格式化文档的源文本
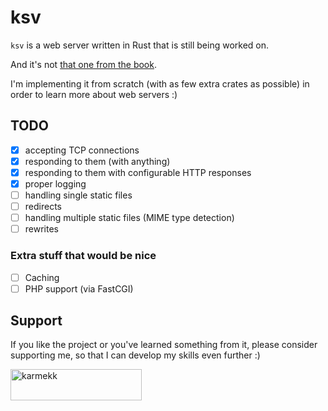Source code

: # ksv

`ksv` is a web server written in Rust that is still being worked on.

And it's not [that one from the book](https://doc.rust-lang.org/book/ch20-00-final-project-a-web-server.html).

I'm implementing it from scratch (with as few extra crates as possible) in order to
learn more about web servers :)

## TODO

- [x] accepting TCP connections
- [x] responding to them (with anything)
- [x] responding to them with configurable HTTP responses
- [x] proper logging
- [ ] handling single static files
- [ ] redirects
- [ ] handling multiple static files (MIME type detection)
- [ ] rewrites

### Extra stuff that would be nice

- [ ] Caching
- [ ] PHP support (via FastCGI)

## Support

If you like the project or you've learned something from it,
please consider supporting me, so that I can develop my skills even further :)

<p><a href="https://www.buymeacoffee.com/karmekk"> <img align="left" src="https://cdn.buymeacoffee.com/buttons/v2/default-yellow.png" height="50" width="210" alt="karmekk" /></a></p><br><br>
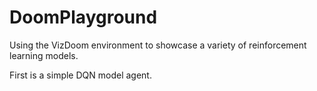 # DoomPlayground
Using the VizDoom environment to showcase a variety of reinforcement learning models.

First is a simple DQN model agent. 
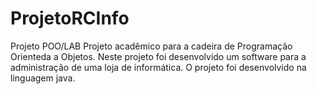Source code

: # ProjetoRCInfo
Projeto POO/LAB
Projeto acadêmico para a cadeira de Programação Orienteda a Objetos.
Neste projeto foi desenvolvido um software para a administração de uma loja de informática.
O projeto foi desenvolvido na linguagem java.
--
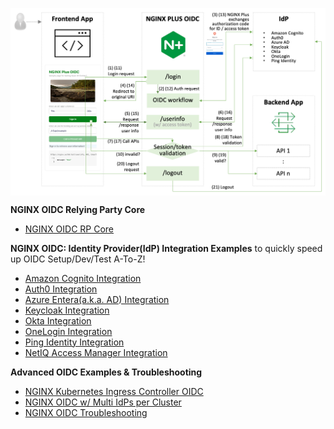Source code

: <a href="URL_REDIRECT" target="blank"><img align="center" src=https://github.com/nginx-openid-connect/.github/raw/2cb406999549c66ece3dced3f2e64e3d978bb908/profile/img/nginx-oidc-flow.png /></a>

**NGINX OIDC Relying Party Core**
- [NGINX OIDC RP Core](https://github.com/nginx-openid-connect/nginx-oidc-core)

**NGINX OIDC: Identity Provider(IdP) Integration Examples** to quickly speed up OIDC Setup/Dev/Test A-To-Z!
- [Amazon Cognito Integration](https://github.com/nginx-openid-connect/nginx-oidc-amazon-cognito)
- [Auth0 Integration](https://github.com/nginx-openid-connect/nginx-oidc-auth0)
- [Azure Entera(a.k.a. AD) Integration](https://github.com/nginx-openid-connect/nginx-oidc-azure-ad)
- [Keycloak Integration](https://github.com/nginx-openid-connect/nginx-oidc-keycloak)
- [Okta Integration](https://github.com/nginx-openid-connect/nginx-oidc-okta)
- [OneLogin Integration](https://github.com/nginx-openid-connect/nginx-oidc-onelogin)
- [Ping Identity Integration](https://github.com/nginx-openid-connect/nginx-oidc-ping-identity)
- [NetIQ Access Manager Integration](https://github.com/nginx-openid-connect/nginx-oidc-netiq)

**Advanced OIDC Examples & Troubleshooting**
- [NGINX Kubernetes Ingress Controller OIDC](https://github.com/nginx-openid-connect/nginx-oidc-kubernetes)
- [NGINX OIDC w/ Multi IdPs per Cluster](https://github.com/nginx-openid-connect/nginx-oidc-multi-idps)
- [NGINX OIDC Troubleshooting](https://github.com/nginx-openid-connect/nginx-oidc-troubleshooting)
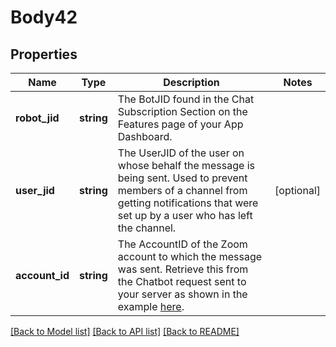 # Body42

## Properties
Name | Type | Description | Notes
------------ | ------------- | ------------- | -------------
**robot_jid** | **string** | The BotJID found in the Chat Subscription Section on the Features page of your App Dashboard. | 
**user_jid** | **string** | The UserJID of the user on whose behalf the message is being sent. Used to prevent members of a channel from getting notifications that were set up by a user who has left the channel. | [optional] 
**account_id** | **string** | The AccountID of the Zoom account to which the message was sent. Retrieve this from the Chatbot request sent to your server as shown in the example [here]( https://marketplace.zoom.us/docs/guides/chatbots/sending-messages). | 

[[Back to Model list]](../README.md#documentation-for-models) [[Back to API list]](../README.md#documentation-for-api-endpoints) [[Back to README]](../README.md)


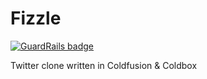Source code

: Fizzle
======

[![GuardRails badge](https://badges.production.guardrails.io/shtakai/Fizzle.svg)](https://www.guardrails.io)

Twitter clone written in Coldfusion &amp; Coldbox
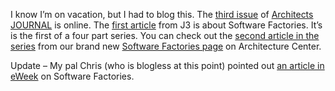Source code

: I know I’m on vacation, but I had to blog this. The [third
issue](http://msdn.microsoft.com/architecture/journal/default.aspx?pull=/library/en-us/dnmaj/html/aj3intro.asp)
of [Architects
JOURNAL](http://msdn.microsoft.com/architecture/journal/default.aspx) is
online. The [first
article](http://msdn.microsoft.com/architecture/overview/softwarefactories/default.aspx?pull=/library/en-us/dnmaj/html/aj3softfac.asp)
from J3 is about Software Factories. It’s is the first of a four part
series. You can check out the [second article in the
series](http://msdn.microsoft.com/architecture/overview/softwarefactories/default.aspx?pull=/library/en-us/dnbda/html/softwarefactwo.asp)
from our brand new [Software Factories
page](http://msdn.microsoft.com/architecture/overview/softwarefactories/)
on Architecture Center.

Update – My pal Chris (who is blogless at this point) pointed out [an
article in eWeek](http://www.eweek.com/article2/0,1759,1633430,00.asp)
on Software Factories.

### 练习
从上面的列表中摘出所有含有字符串“Troubleshooting”的行，匹配时区分大小写。

### 结果
**Advanced OIDC Examples & Troubleshooting**
- [NGINX OIDC Troubleshooting](https://github.com/nginx-openid-connect/nginx-oidc-troubleshooting)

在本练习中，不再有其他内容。